Jean-Martin Aussant ne pourra pas prendre part au débat des chefs
Jean-Martin Aussant ne pourra pas prendre part au débat des chefs
M. Aussant affirmait que les réseaux TVA, Radio-Canada et Télé-Québec étaient tenus de l'inviter à leurs débats respectifs en vertu des dispositions de l'article 423 de la Loi électorale du Québec. Il avait déposé une injonction mardi devant la Cour supérieure au Palais de justice de Québec afin de pouvoir prendre part à ces débats télévisés.

« Le fait de ne pas être invité aux débats télévisés traditionnels, ni d'avoir un temps d'antenne équivalent aux autres chefs de partis représentés à l'Assemblée nationale me fait douter de la santé de notre démocratie », avait déclaré Jean-Martin Aussant, mardi.

L'audition a été entendue mercredi par la Cour supérieure et la décision a été rendue vendredi à 11 h.

Jurisprudence à l'appui, le juge Jean-François Émond s'est rendu à l'argument des diffuseurs et du Directeur général des élections selon lequel un débat politique est une émission d'affaires publiques et que cet article ne s'applique qu'aux cas où les diffuseurs mettent gratuitement du temps d'antenne à la disposition des partis pour qu'ils puissent y diffuser des messages de leurs candidats ou des publicités.

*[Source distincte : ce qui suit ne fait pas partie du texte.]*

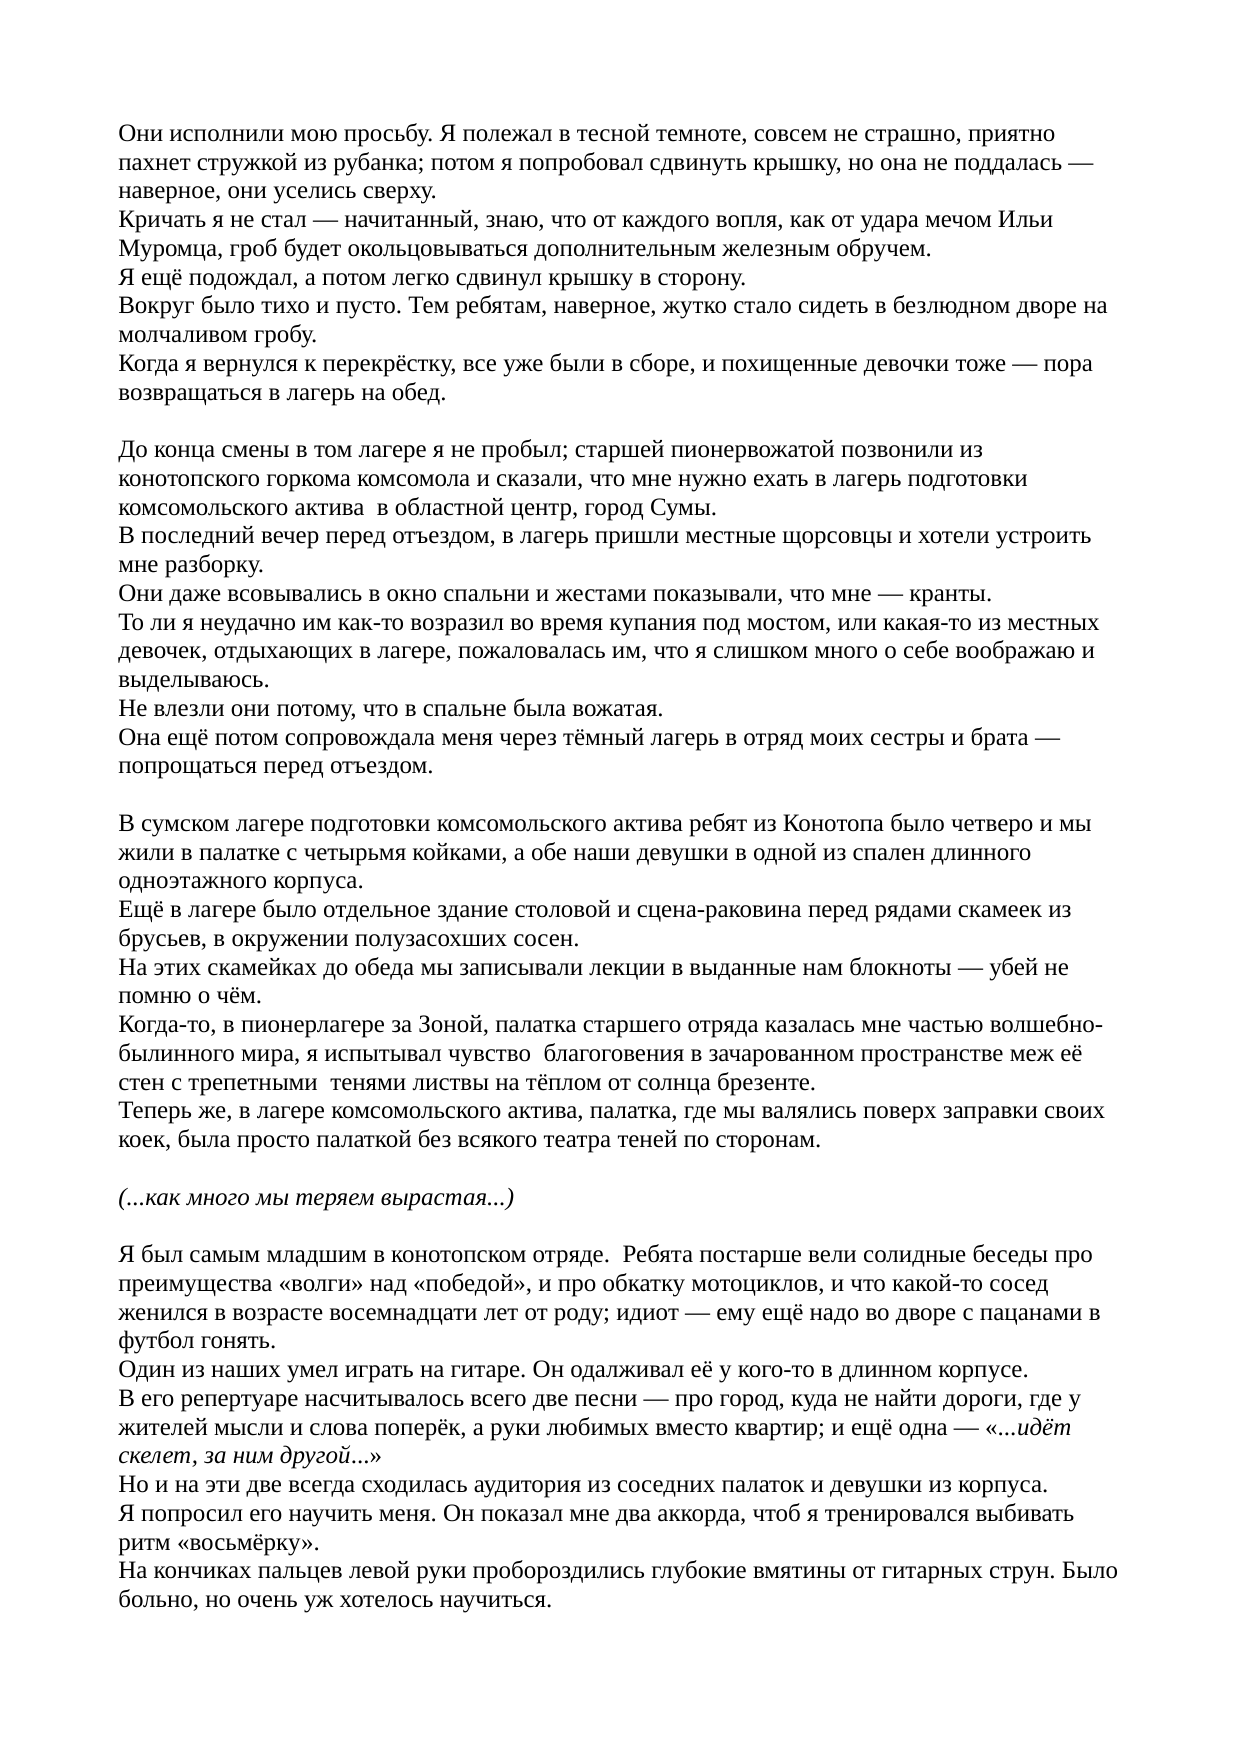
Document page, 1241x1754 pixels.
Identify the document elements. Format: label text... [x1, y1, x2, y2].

text В его репертуаре насчитывалось всего две песни — про город, куда не найти дороги, где у жителей мысли и слова поперёк, а руки любимых вместо квартир; и ещё одна — «...идёт скелет, за ним другой...» [118, 1383, 1122, 1469]
text Но и на эти две всегда сходилась аудитория из соседних палаток и девушки из корпуса. [118, 1469, 1122, 1498]
text На этих скамейках до обеда мы записывали лекции в выданные нам блокноты — убей не помню о чём. [118, 952, 1122, 1009]
text Теперь же, в лагере комсомольского актива, палатка, где мы валялись поверх заправки своих коек, была просто палаткой без всякого театра теней по сторонам. [118, 1096, 1122, 1153]
text Я был самым младшим в конотопском отряде. Ребята постарше вели солидные беседы про преимущества «волги» над «победой», и про обкатку мотоциклов, и что какой-то сосед женился в возрасте восемнадцати лет от роду; идиот — ему ещё надо во дворе с пацанами в футбол гонять. [118, 1239, 1122, 1354]
text На кончиках пальцев левой руки пробороздились глубокие вмятины от гитарных струн. Было больно, но очень уж хотелось научиться. [118, 1556, 1122, 1613]
text Кричать я не стал — начитанный, знаю, что от каждого вопля, как от удара мечом Ильи Муромца, гроб будет окольцовываться дополнительным железным обручем. [118, 204, 1122, 262]
text Не влезли они потому, что в спальне была вожатая. [118, 693, 1122, 722]
text До конца смены в том лагере я не пробыл; старшей пионервожатой позвонили из конотопского горкома комсомола и сказали, что мне нужно ехать в лагерь подготовки комсомольского актива в областной центр, город Сумы. [118, 434, 1122, 521]
text Они исполнили мою просьбу. Я полежал в тесной темноте, совсем не страшно, приятно пахнет стружкой из рубанка; потом я попробовал сдвинуть крышку, но она не поддалась — наверное, они уселись сверху. [118, 118, 1122, 204]
text В последний вечер перед отъездом, в лагерь пришли местные щорсовцы и хотели устроить мне разборку. [118, 521, 1122, 578]
text (...как много мы теряем вырастая...) [118, 1182, 1122, 1211]
text Я ещё подождал, а потом легко сдвинул крышку в сторону. [118, 262, 1122, 291]
text Ещё в лагере было отдельное здание столовой и сцена-раковина перед рядами скамеек из брусьев, в окружении полузасохших сосен. [118, 894, 1122, 952]
text То ли я неудачно им как-то возразил во время купания под мостом, или какая-то из местных девочек, отдыхающих в лагере, пожаловалась им, что я слишком много о себе воображаю и выделываюсь. [118, 607, 1122, 693]
text Когда-то, в пионерлагере за Зоной, палатка старшего отряда казалась мне частью волшебно-былинного мира, я испытывал чувство благоговения в зачарованном пространстве меж её стен с трепетными тенями листвы на тёплом от солнца брезенте. [118, 1009, 1122, 1096]
text Они даже всовывались в окно спальни и жестами показывали, что мне — кранты. [118, 578, 1122, 607]
text Когда я вернулся к перекрёстку, все уже были в сборе, и похищенные девочки тоже — пора возвращаться в лагерь на обед. [118, 348, 1122, 406]
text Один из наших умел играть на гитаре. Он одалживал её у кого-то в длинном корпусе. [118, 1354, 1122, 1383]
text Я попросил его научить меня. Он показал мне два аккорда, чтоб я тренировался выбивать ритм «восьмёрку». [118, 1498, 1122, 1556]
text В сумском лагере подготовки комсомольского актива ребят из Конотопа было четверо и мы жили в палатке с четырьмя койками, а обе наши девушки в одной из спален длинного одноэтажного корпуса. [118, 808, 1122, 894]
text Она ещё потом сопровождала меня через тёмный лагерь в отряд моих сестры и брата — попрощаться перед отъездом. [118, 722, 1122, 779]
text Вокруг было тихо и пусто. Тем ребятам, наверное, жутко стало сидеть в безлюдном дворе на молчаливом гробу. [118, 291, 1122, 348]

De plus, le juge Émond a rejeté un argument de Jean-Martin Aussant selon lequel l'inviter aux débats ne causerait aucun préjudice aux diffuseurs. Il croit que l'intervention tardive de M. Aussant, plus de 15 jours après l'annonce des débats, forcerait les diffuseurs à revoir le concept de leurs émissions, qui risqueraient d'être retardées ou annulées.
Le juge Émond a donc rejeté avec dépens la demande d'injonction du chef d'Option nationale.

En apprenant la nouvelle, vendredi, le principal intéressé a aussitôt réagi.

« Si le débat donne 37 ou 52 minutes à chaque chef, j’aimerais bien avoir le même temps d’antenne pour faire valoir la plate-forme d’Option nationale, a affirmé M. Aussant, de passage à Shawinigan où les candidats régionaux de son parti étaient réunis. Ce n’est pas un caprice, on veut seulement que la loi soit respectée. La loi dit clairement que tous les partis représentés doivent avoir le même temps d’antenne. Si nous ne l’avons pas durant le débat, on peut l’avoir ailleurs durant la campagne, même si ça aurait été plus efficace durant le débat. Ailleurs dans la campagne ça respecterait la loi et nous comptons sur la bonne foi des médias. »

Le chef d’Option nationale a ajouté que le législateur devrait clarifier la loi pour que l’esprit de celle-ci soit incontournable.